LGFeb 27

Flow-Based Density Ratio Estimation for Intractable Distributions with Applications in Genomics

Egor Antipov, Alessandro Palma, Lorenzo Consoli, Stephan Günnemann, Andrea Dittadi, Fabian J. Theis
arXiv:2602.24201v1
Originality Incremental advance
AI Analysis

This work addresses a core problem in probabilistic modeling for applications like genomics, though it appears incremental as it builds on existing flow-based methods.

The paper tackled the problem of estimating density ratios between intractable distributions by developing a condition-aware flow matching method that avoids costly likelihood integrals, achieving competitive performance on benchmarks and enabling applications in single-cell genomics such as treatment effect estimation and batch correction evaluation.

Estimating density ratios between pairs of intractable data distributions is a core problem in probabilistic modeling, enabling principled comparisons of sample likelihoods under different data-generating processes across conditions and covariates.
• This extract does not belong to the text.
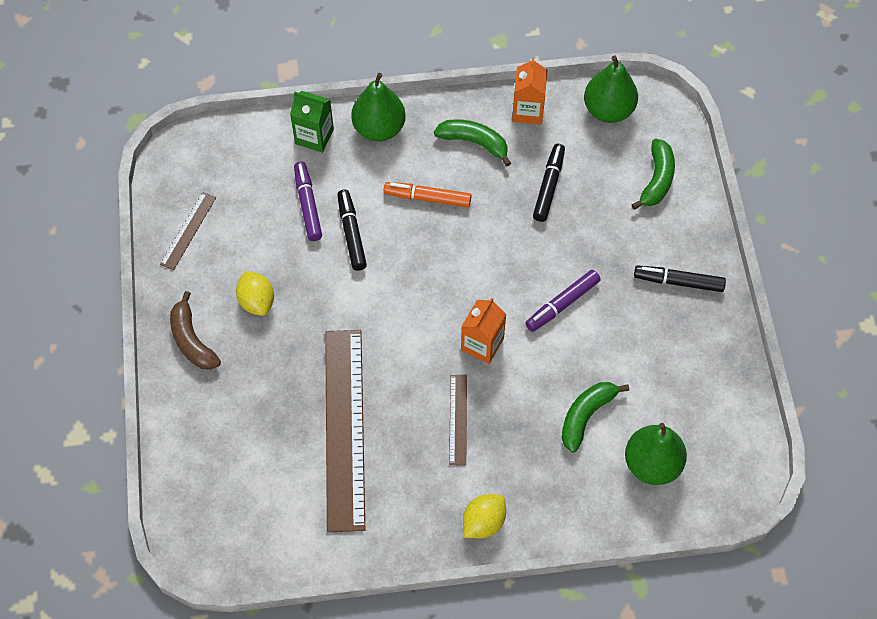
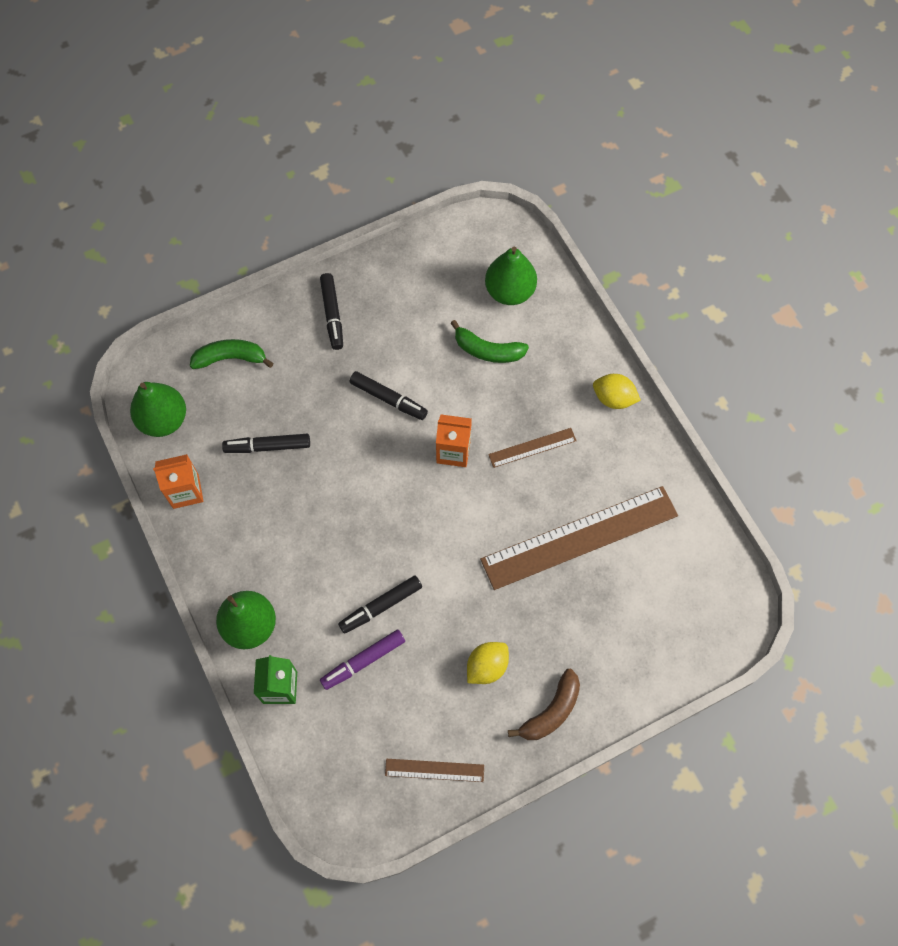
camera: 110 degrees left, 5 degrees up
(428, 198) = (317, 550): orange marker -> none
(474, 142) = (238, 528): green banana -> none
(562, 304) = (388, 398): purple marker -> black marker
While exact-likelihood models such as normalizing flows offer a promising approach to density ratio estimation, naive flow-based evaluations are computationally expensive, as they require simulating costly likelihood integrals for each distribution separately. In this work, we leverage condition-aware flow matching to derive a single dynamical formulation for tracking density ratios along generative trajectories. We demonstrate competitive performance on simulated benchmarks for closed-form ratio estimation, and show that our method supports versatile tasks in single-cell genomics data analysis, where likelihood-based comparisons of cellular states across experimental conditions enable treatment effect estimation and batch correction evaluation.